17/09/2015

Surprésentéisme, attention, danger !

Plus de la moitié des Français mettent en danger leur santé chaque année sans le savoir ! Comment  ? En pratiquant le surprésentéisme, c’est-à-dire en travaillant alors qu’ils sont malades. 

En moyenne, un salarié français effectue 10 jours de surprésentéisme par an. Ce phénomène indique que les abus en matière d’arrêt de travail sont moins importants que ce que certains voudraient croire. À côté des cas de fraude, il y a des salariés et des travailleurs indépendants qui refusent de s’arrêter alors que leur médecin généraliste le leur recommande afin de se soigner pour pouvoir revenir au travail en bonne forme.

Parmi les professions championnes du surprésentéisme, on retrouve… le personnel soignant. S’il existe peu de statistiques sur ce sujet en France (car nous nous focalisons uniquement sur le phénomène inverse, l’absentéisme), ce constat est vérifié aussi bien en Amérique du Nord que dans les pays scandinaves où 80 % du personnel médical y déclare avoir fait du surprésentéisme dans l’année. Plus grave, des études montrent que plus des deux tiers ont des symptômes contagieux comme la grippe, des infections respiratoires ou la gastro-entérite. Or, ce surprésentéisme des professionnels de santé a une incidence sur les infections nosocomiales : la durée d’une épidémie est d’autant plus longue que le personnel s’arrête peu de temps de travailler.
::::::
__Tâches de l'exercice__
**1.** D'après l'article sur le surprésentéisme, combien de jours de surprésentéisme un salarié français effectue-t-il en moyenne chaque année ?
**2.** Citez fidèlement le passage de l'article sur le surprésentéisme commençant par « Surprésentéisme, attention, danger » et se poursuivant jusqu'à « qu’ils sont malades. ».

__Entrées du jeu de données__
::::::
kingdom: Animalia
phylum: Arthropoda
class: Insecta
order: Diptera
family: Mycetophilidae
::::::
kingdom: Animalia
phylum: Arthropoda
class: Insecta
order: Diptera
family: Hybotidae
::::::
__Résultats des tâches__
**1.** En moyenne, 10 jours par an.

**2.**
Surprésentéisme, attention, danger !

Plus de la moitié des Français mettent en danger leur santé chaque année sans le savoir ! Comment  ? En pratiquant le surprésentéisme, c’est-à-dire en travaillant alors qu’ils sont malades.